Untuk perkandangan, lanjut Daye, syarat kandang yang baik berjarak permukiman minimal 5 meter dari pemukiman, tidak lembab, sinar matahari pagi dapat masuk dan sirkulasi udara cukup baik.
Penyucihamaan kandang dan peralatannya dilakukan secara teratur sebagai usaha biosecurity, dengan menggunakan des-infektan dan tidak membahayakan bagi ternak.
Ukuran kandang sebenanrnya tidak ada ukuran standar yang ideal.
Tetapi ada anjuran sebaiknya lebar kandang antara 4-8 meter dan panjang kandang tidak lebih dari 70 meter.
Kapasitas tampung kandang, tiap meter persegi sebaiknya diisi antara 45-55 ekor DOC sampai umur 2 minggu.
Kemudian jumlahnya dikurangi sesuai dengan bertambahnya umur ayam.
Pemeliharaan ayam kampung dibagi dalam dua fase yaitu fase starter (umur 1-4 minggu) dan fase finisher (umur 5-8 minggu).
Pada fase starter biasanya digunakan kandang bok (dengan pemanas) bisa bok khusus atau juga kandang postal yang diberi pagar.

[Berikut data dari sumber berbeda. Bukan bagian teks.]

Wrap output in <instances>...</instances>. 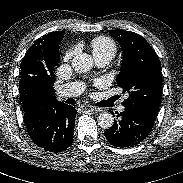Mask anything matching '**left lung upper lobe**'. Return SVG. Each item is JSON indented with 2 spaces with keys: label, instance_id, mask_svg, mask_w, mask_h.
Masks as SVG:
<instances>
[{
  "label": "left lung upper lobe",
  "instance_id": "1",
  "mask_svg": "<svg viewBox=\"0 0 183 183\" xmlns=\"http://www.w3.org/2000/svg\"><path fill=\"white\" fill-rule=\"evenodd\" d=\"M118 38L124 60L117 76L118 86L129 97L122 103L156 120L162 97V74L158 55L139 34L125 30H109Z\"/></svg>",
  "mask_w": 183,
  "mask_h": 183
}]
</instances>
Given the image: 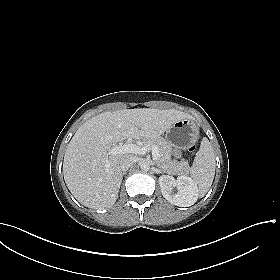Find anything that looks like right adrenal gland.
I'll use <instances>...</instances> for the list:
<instances>
[{
  "label": "right adrenal gland",
  "mask_w": 280,
  "mask_h": 280,
  "mask_svg": "<svg viewBox=\"0 0 280 280\" xmlns=\"http://www.w3.org/2000/svg\"><path fill=\"white\" fill-rule=\"evenodd\" d=\"M125 174H126V171H124V172L122 173V176L125 175Z\"/></svg>",
  "instance_id": "2a0ac1e0"
}]
</instances>
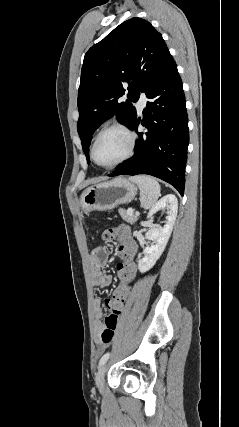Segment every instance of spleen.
<instances>
[{"mask_svg": "<svg viewBox=\"0 0 239 427\" xmlns=\"http://www.w3.org/2000/svg\"><path fill=\"white\" fill-rule=\"evenodd\" d=\"M140 189V203L144 209L152 208L160 197V185L156 179L147 175L130 177Z\"/></svg>", "mask_w": 239, "mask_h": 427, "instance_id": "obj_1", "label": "spleen"}]
</instances>
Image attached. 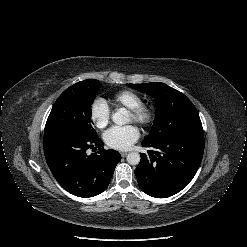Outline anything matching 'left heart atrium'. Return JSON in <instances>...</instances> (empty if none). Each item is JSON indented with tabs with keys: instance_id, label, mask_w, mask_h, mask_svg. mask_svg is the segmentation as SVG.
Returning <instances> with one entry per match:
<instances>
[{
	"instance_id": "1",
	"label": "left heart atrium",
	"mask_w": 247,
	"mask_h": 247,
	"mask_svg": "<svg viewBox=\"0 0 247 247\" xmlns=\"http://www.w3.org/2000/svg\"><path fill=\"white\" fill-rule=\"evenodd\" d=\"M139 138V131L133 125L114 126L104 133L105 143L113 149L127 150Z\"/></svg>"
}]
</instances>
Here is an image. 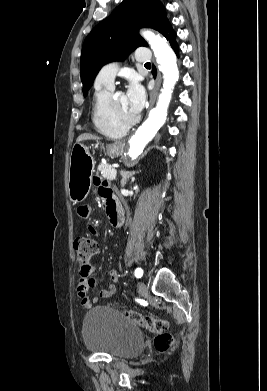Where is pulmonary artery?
I'll return each mask as SVG.
<instances>
[{
    "label": "pulmonary artery",
    "instance_id": "e3ab8cb5",
    "mask_svg": "<svg viewBox=\"0 0 267 391\" xmlns=\"http://www.w3.org/2000/svg\"><path fill=\"white\" fill-rule=\"evenodd\" d=\"M150 51L147 48H138L135 53V58L138 62H148L150 60ZM118 70V63L111 62L105 65L98 73L95 86L96 87H108L113 89L114 79Z\"/></svg>",
    "mask_w": 267,
    "mask_h": 391
}]
</instances>
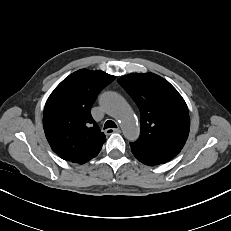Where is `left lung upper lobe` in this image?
Listing matches in <instances>:
<instances>
[{
	"label": "left lung upper lobe",
	"mask_w": 231,
	"mask_h": 231,
	"mask_svg": "<svg viewBox=\"0 0 231 231\" xmlns=\"http://www.w3.org/2000/svg\"><path fill=\"white\" fill-rule=\"evenodd\" d=\"M118 82L140 109L141 134L131 147L175 157L183 148L190 130L187 105L178 91L153 73H132Z\"/></svg>",
	"instance_id": "obj_1"
}]
</instances>
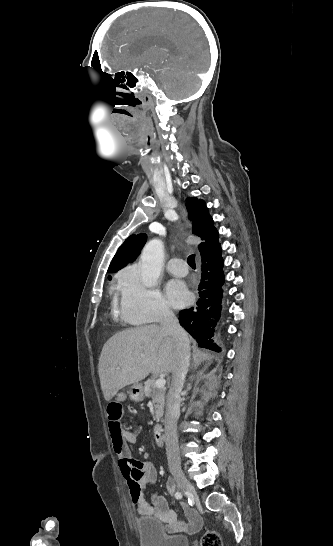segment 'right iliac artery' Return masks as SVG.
Here are the masks:
<instances>
[{
    "instance_id": "right-iliac-artery-1",
    "label": "right iliac artery",
    "mask_w": 333,
    "mask_h": 546,
    "mask_svg": "<svg viewBox=\"0 0 333 546\" xmlns=\"http://www.w3.org/2000/svg\"><path fill=\"white\" fill-rule=\"evenodd\" d=\"M175 497H176L177 499H181V498H182V493H181V492H176V493H175Z\"/></svg>"
}]
</instances>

Suhu dalam kandang bok biasanya berkisar antara 30-32°C. Pada fase finisher digunakan kandang ren atau postal seperti model pemeliharaan ayam broiler.
Kemudian, tahapan lainnya adalah manajemen pemeliharaan, manajemen atau tatalaksana pemeliharaan memegang peranan tertinggi dalam keberhasilan suatu usaha peternakan.
Pemasaran ayam kampung pada dasarnya mudah karena disamping jumlah permintaan yang tinggi, harga ayam kampung masih tergolong tinggi dan stabil, sedang produksi masih terbatas.
Ayam kampung dapat dijual dalam bentuk hidup atau sudah dipotong (karkas).
Rumah tangga, pengepul ayam, pasar tradisional, warung, supermarket sampai hotel berbintang membutuhkan pasokan ayam kampung.